__Your assignment__:
Images aside, return all the entries exactly.
------------------------------
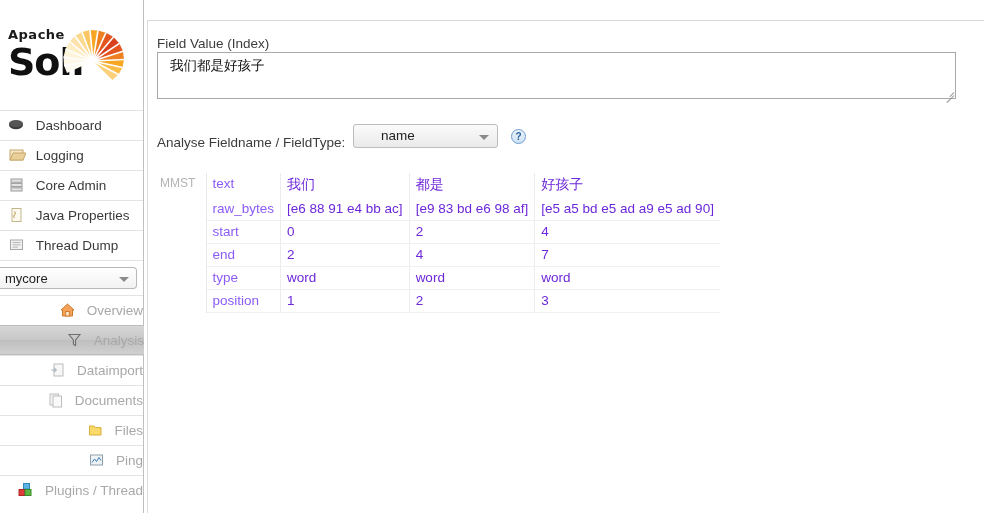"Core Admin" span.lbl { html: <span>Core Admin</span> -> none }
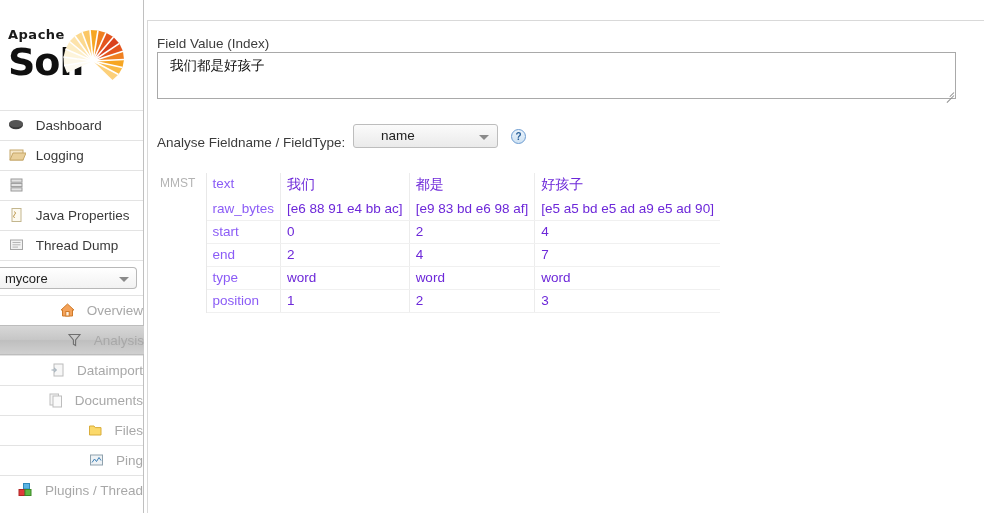"text" td.rowlabel { color: #8b5cf6 -> #0f766e; font-weight: none -> bold }
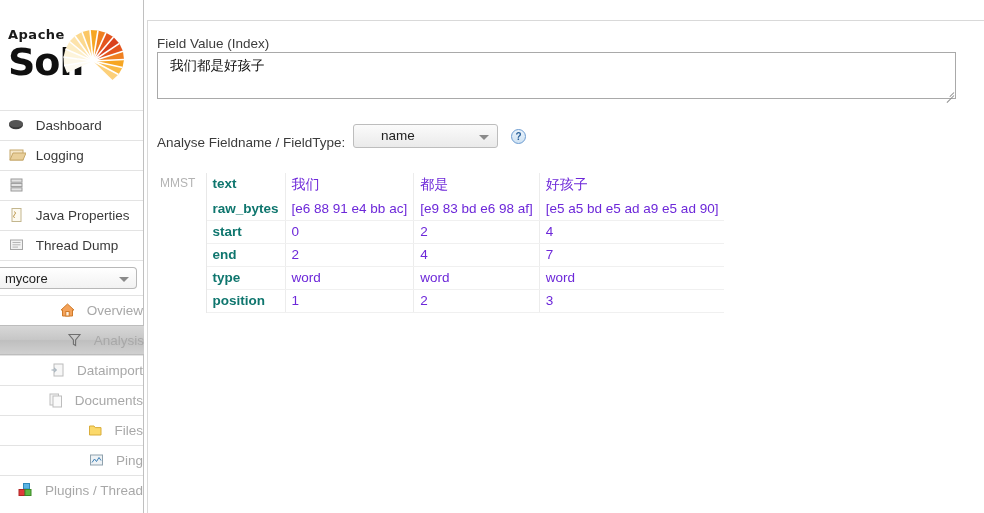"我们" td.tokencell { color: #6d28d9 -> #4d7c0f }
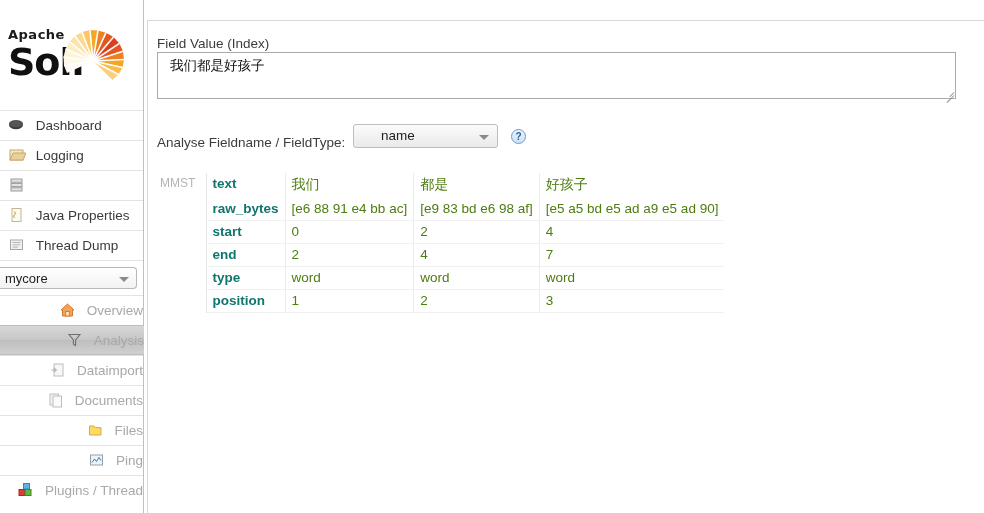"Plugins / Thread" span.lbl { text: Thread -> Dump }
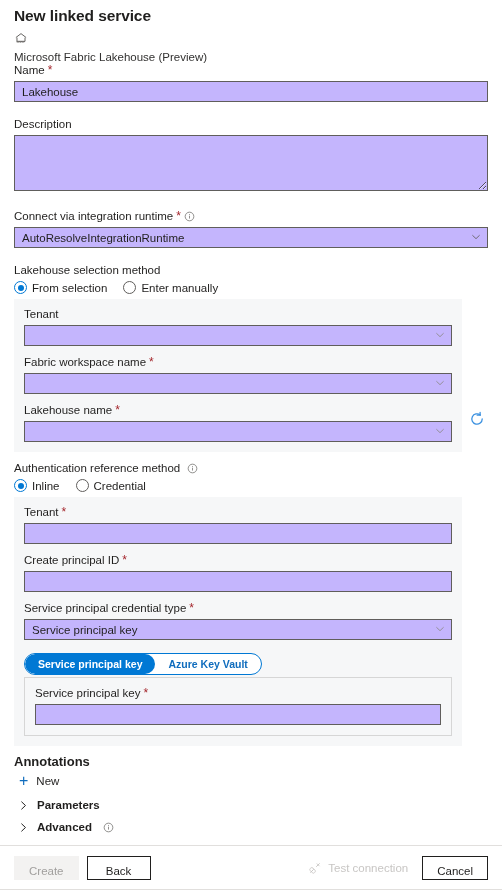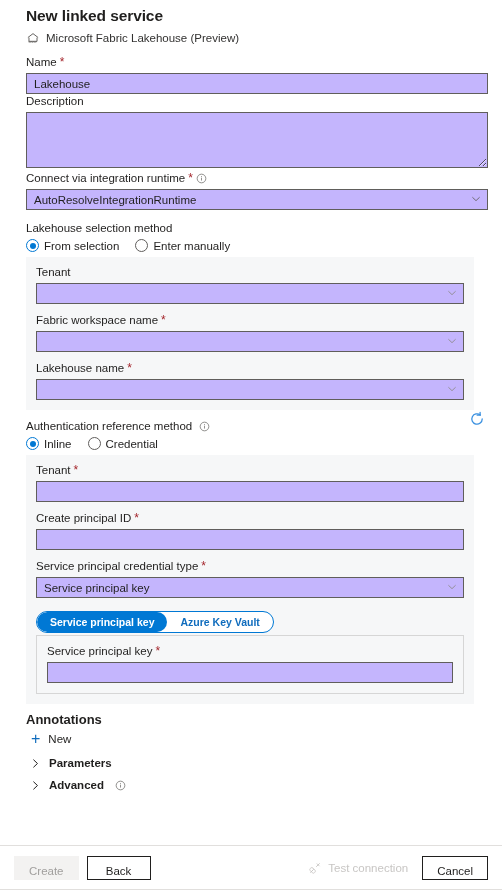"New linked service" .scroll-area { left: 12px -> 0 }
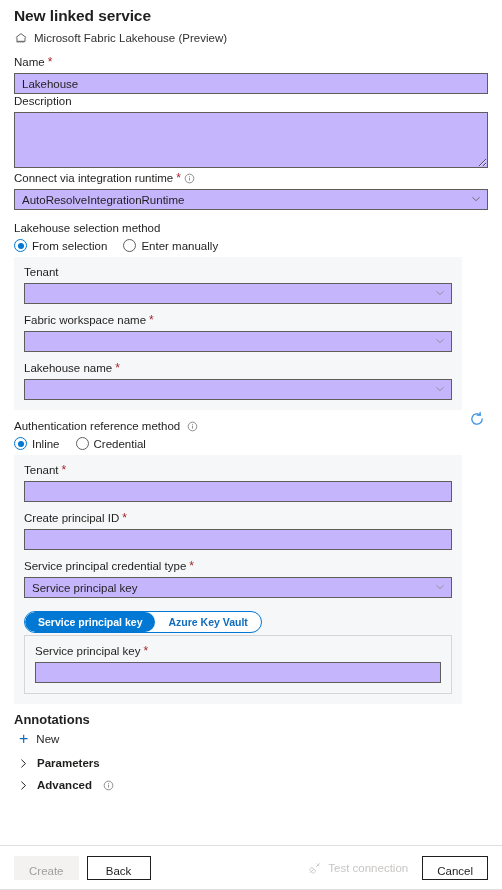"Microsoft Fabric Lakehouse (Preview)" .subtitle-row { align-items: center -> none; flex-direction: none -> column; margin-bottom: 10px -> none }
------------------------------
__Answer space__:
"Core Admin" span.lbl { html: <span>Core Admin</span> -> none }
"text" td.rowlabel { color: #8b5cf6 -> #0f766e; font-weight: none -> bold }
"我们" td.tokencell { color: #6d28d9 -> #4d7c0f }
"Plugins / Thread" span.lbl { text: Thread -> Dump }
"New linked service" .scroll-area { left: 12px -> 0 }
"Microsoft Fabric Lakehouse (Preview)" .subtitle-row { align-items: center -> none; flex-direction: none -> column; margin-bottom: 10px -> none }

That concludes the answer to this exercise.